Task to complete » Give only the number of lines in the listing below that contain the string "kind". Matching is case-sensitive.

Data provided »
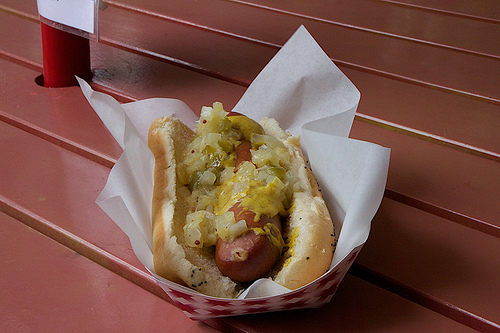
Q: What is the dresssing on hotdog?
A: Slaw.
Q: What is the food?
A: A hot dog.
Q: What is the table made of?
A: Wood.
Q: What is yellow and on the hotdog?
A: Mustard.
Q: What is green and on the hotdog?
A: Relish.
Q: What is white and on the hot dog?
A: Onions.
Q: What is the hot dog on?
A: A bun.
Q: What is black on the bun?
A: Seeds.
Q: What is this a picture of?
A: A hot dog.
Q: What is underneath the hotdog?
A: White parchment paper.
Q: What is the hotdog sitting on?
A: A table.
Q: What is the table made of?
A: Wood.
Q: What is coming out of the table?
A: A pole.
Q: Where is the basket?
A: On the table.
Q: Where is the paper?
A: On the basket.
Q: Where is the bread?
A: On the paper.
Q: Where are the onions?
A: On the hotdog.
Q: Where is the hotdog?
A: On the bun.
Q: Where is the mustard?
A: On the hot dog.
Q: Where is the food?
A: On the paper.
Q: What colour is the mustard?
A: Yellow.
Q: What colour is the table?
A: Red.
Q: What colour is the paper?
A: White.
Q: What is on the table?
A: A hotdog.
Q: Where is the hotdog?
A: On the table.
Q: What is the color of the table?
A: Red.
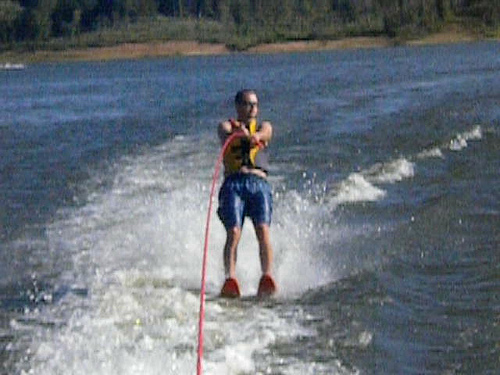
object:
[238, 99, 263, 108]
eyeglasses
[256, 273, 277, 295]
water ski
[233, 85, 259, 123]
head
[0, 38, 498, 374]
water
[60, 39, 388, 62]
dirt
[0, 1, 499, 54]
vegetation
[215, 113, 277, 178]
lifejacket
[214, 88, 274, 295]
man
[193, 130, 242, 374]
rope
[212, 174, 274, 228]
trunks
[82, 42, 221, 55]
sand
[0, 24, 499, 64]
beach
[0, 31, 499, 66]
shoreline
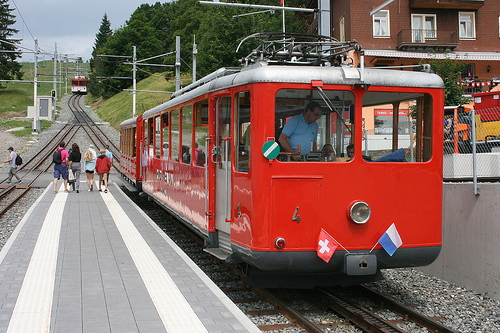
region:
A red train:
[113, 17, 430, 299]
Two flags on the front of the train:
[309, 210, 401, 282]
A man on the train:
[265, 97, 340, 170]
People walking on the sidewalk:
[30, 142, 128, 197]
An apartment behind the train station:
[347, 4, 484, 77]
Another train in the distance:
[48, 61, 90, 142]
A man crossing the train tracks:
[0, 144, 23, 185]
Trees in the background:
[69, 3, 204, 105]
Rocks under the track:
[400, 272, 457, 318]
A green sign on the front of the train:
[252, 131, 281, 170]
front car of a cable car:
[142, 58, 443, 265]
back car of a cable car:
[119, 114, 141, 192]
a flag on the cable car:
[308, 226, 359, 275]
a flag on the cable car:
[363, 221, 403, 261]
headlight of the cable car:
[347, 194, 375, 231]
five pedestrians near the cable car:
[49, 139, 116, 199]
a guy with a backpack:
[46, 136, 70, 203]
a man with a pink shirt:
[50, 140, 70, 197]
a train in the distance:
[67, 72, 91, 94]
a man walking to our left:
[0, 141, 27, 191]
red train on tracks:
[100, 44, 498, 315]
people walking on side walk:
[38, 135, 135, 215]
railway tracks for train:
[235, 275, 480, 331]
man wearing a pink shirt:
[50, 133, 70, 198]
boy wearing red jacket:
[87, 137, 125, 205]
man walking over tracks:
[3, 136, 26, 202]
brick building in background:
[315, 0, 499, 91]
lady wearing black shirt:
[60, 138, 95, 203]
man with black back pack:
[44, 131, 77, 206]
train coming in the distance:
[62, 47, 101, 130]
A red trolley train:
[101, 16, 464, 298]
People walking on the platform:
[26, 122, 147, 222]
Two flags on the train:
[308, 211, 424, 291]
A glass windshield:
[261, 78, 443, 173]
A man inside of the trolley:
[274, 99, 354, 169]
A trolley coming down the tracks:
[53, 59, 138, 161]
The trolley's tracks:
[41, 97, 124, 158]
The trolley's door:
[210, 74, 245, 269]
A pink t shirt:
[51, 144, 73, 169]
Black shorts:
[74, 163, 105, 185]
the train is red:
[169, 106, 453, 251]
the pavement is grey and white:
[23, 211, 179, 324]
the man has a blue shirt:
[280, 119, 333, 153]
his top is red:
[96, 159, 123, 186]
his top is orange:
[51, 148, 77, 171]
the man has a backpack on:
[3, 152, 38, 174]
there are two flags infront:
[305, 211, 453, 282]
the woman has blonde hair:
[78, 142, 102, 181]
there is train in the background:
[63, 63, 105, 107]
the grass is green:
[107, 98, 166, 122]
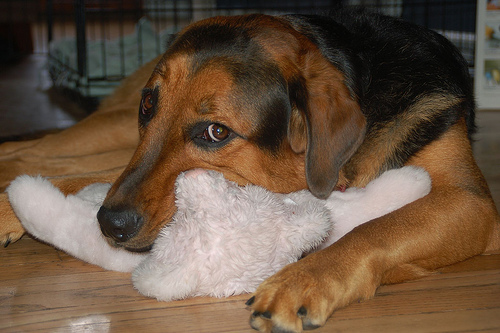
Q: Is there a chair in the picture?
A: No, there are no chairs.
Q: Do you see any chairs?
A: No, there are no chairs.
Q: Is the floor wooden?
A: Yes, the floor is wooden.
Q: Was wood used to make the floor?
A: Yes, the floor is made of wood.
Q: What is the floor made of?
A: The floor is made of wood.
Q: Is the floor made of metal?
A: No, the floor is made of wood.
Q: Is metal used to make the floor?
A: No, the floor is made of wood.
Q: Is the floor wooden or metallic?
A: The floor is wooden.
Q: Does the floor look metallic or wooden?
A: The floor is wooden.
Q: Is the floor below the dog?
A: Yes, the floor is below the dog.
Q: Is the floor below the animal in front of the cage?
A: Yes, the floor is below the dog.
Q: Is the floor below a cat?
A: No, the floor is below the dog.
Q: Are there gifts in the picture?
A: No, there are no gifts.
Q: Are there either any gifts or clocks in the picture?
A: No, there are no gifts or clocks.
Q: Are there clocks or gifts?
A: No, there are no gifts or clocks.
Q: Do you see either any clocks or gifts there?
A: No, there are no gifts or clocks.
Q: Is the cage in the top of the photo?
A: Yes, the cage is in the top of the image.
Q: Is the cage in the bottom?
A: No, the cage is in the top of the image.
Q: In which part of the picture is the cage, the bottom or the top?
A: The cage is in the top of the image.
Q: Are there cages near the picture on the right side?
A: Yes, there is a cage near the picture.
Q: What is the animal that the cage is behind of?
A: The animal is a dog.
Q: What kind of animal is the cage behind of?
A: The cage is behind the dog.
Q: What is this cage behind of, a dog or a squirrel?
A: The cage is behind a dog.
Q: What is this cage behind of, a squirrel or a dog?
A: The cage is behind a dog.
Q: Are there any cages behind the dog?
A: Yes, there is a cage behind the dog.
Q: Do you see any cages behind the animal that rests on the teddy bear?
A: Yes, there is a cage behind the dog.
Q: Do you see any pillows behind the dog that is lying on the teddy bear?
A: No, there is a cage behind the dog.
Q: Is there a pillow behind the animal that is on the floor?
A: No, there is a cage behind the dog.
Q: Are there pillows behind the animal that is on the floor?
A: No, there is a cage behind the dog.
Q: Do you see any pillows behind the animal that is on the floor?
A: No, there is a cage behind the dog.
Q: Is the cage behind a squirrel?
A: No, the cage is behind the dog.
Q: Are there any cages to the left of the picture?
A: Yes, there is a cage to the left of the picture.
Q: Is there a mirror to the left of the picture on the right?
A: No, there is a cage to the left of the picture.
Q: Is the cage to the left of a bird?
A: No, the cage is to the left of the picture.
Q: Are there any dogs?
A: Yes, there is a dog.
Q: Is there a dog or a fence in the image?
A: Yes, there is a dog.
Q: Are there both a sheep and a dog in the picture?
A: No, there is a dog but no sheep.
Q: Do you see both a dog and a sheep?
A: No, there is a dog but no sheep.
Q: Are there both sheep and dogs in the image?
A: No, there is a dog but no sheep.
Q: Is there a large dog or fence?
A: Yes, there is a large dog.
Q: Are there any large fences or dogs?
A: Yes, there is a large dog.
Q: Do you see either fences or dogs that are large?
A: Yes, the dog is large.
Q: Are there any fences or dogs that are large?
A: Yes, the dog is large.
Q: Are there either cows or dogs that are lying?
A: Yes, the dog is lying.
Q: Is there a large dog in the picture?
A: Yes, there is a large dog.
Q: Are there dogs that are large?
A: Yes, there is a dog that is large.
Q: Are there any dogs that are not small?
A: Yes, there is a large dog.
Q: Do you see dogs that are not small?
A: Yes, there is a large dog.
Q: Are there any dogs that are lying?
A: Yes, there is a dog that is lying.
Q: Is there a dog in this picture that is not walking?
A: Yes, there is a dog that is lying.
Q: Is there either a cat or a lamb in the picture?
A: No, there are no cats or lambs.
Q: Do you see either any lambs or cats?
A: No, there are no cats or lambs.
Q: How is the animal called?
A: The animal is a dog.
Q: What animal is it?
A: The animal is a dog.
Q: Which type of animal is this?
A: This is a dog.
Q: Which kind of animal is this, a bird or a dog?
A: This is a dog.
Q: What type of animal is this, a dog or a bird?
A: This is a dog.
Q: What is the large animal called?
A: The animal is a dog.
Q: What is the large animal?
A: The animal is a dog.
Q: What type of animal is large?
A: The animal is a dog.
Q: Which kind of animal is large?
A: The animal is a dog.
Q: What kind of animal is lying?
A: The animal is a dog.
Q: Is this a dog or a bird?
A: This is a dog.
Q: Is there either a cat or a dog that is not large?
A: No, there is a dog but it is large.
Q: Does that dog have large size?
A: Yes, the dog is large.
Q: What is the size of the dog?
A: The dog is large.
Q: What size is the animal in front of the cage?
A: The dog is large.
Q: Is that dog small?
A: No, the dog is large.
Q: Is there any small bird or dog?
A: No, there is a dog but it is large.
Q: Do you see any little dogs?
A: No, there is a dog but it is large.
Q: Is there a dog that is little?
A: No, there is a dog but it is large.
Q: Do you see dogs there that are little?
A: No, there is a dog but it is large.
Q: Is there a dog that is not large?
A: No, there is a dog but it is large.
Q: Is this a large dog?
A: Yes, this is a large dog.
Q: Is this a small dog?
A: No, this is a large dog.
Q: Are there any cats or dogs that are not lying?
A: No, there is a dog but it is lying.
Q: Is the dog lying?
A: Yes, the dog is lying.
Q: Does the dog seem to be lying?
A: Yes, the dog is lying.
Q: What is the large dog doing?
A: The dog is lying.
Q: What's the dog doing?
A: The dog is lying.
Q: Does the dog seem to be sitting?
A: No, the dog is lying.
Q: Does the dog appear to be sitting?
A: No, the dog is lying.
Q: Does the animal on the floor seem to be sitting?
A: No, the dog is lying.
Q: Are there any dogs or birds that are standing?
A: No, there is a dog but it is lying.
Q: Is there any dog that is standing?
A: No, there is a dog but it is lying.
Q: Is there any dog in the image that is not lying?
A: No, there is a dog but it is lying.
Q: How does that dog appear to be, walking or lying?
A: The dog is lying.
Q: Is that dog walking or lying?
A: The dog is lying.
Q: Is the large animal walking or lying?
A: The dog is lying.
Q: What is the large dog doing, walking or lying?
A: The dog is lying.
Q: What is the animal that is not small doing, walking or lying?
A: The dog is lying.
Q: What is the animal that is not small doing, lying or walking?
A: The dog is lying.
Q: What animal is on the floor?
A: The dog is on the floor.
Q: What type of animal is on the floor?
A: The animal is a dog.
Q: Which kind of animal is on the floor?
A: The animal is a dog.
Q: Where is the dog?
A: The dog is on the floor.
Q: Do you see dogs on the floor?
A: Yes, there is a dog on the floor.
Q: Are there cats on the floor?
A: No, there is a dog on the floor.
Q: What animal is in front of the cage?
A: The dog is in front of the cage.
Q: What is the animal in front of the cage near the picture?
A: The animal is a dog.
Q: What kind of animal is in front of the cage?
A: The animal is a dog.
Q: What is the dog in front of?
A: The dog is in front of the cage.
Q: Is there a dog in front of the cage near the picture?
A: Yes, there is a dog in front of the cage.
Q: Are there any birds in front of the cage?
A: No, there is a dog in front of the cage.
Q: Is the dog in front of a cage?
A: Yes, the dog is in front of a cage.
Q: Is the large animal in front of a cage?
A: Yes, the dog is in front of a cage.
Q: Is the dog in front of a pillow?
A: No, the dog is in front of a cage.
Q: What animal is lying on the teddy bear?
A: The dog is lying on the teddy bear.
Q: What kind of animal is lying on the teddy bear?
A: The animal is a dog.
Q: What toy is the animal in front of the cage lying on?
A: The dog is lying on the teddy bear.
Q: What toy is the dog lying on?
A: The dog is lying on the teddy bear.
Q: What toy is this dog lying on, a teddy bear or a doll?
A: The dog is lying on a teddy bear.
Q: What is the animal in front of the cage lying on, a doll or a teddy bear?
A: The dog is lying on a teddy bear.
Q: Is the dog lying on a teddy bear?
A: Yes, the dog is lying on a teddy bear.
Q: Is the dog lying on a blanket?
A: No, the dog is lying on a teddy bear.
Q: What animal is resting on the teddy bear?
A: The dog is resting on the teddy bear.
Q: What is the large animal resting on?
A: The dog is resting on the teddy bear.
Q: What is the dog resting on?
A: The dog is resting on the teddy bear.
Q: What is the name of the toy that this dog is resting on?
A: The toy is a teddy bear.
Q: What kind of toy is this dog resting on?
A: The dog is resting on the teddy bear.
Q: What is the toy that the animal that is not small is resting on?
A: The toy is a teddy bear.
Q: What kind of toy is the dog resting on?
A: The dog is resting on the teddy bear.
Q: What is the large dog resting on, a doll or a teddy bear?
A: The dog is resting on a teddy bear.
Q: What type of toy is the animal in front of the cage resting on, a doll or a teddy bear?
A: The dog is resting on a teddy bear.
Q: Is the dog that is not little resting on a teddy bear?
A: Yes, the dog is resting on a teddy bear.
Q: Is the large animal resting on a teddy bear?
A: Yes, the dog is resting on a teddy bear.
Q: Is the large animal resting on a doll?
A: No, the dog is resting on a teddy bear.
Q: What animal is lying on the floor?
A: The dog is lying on the floor.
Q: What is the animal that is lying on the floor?
A: The animal is a dog.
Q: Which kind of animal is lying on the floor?
A: The animal is a dog.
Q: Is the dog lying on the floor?
A: Yes, the dog is lying on the floor.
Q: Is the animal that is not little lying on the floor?
A: Yes, the dog is lying on the floor.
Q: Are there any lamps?
A: No, there are no lamps.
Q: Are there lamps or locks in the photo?
A: No, there are no lamps or locks.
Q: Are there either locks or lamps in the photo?
A: No, there are no lamps or locks.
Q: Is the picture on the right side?
A: Yes, the picture is on the right of the image.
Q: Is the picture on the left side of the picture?
A: No, the picture is on the right of the image.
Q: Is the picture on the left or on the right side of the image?
A: The picture is on the right of the image.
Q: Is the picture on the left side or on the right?
A: The picture is on the right of the image.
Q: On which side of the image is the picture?
A: The picture is on the right of the image.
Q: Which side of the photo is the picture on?
A: The picture is on the right of the image.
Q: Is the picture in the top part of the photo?
A: Yes, the picture is in the top of the image.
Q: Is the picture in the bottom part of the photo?
A: No, the picture is in the top of the image.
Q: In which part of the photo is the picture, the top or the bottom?
A: The picture is in the top of the image.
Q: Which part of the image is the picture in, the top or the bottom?
A: The picture is in the top of the image.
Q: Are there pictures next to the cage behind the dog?
A: Yes, there is a picture next to the cage.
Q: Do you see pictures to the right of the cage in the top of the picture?
A: Yes, there is a picture to the right of the cage.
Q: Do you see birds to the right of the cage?
A: No, there is a picture to the right of the cage.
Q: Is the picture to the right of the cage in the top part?
A: Yes, the picture is to the right of the cage.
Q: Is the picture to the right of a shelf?
A: No, the picture is to the right of the cage.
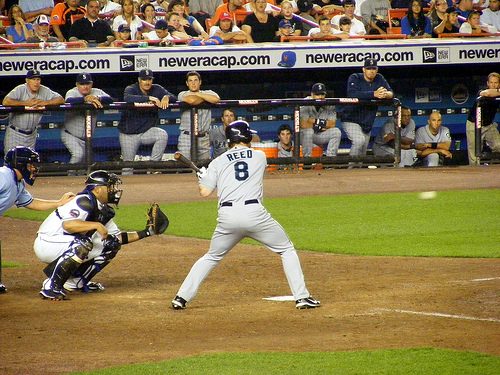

Correct output » 10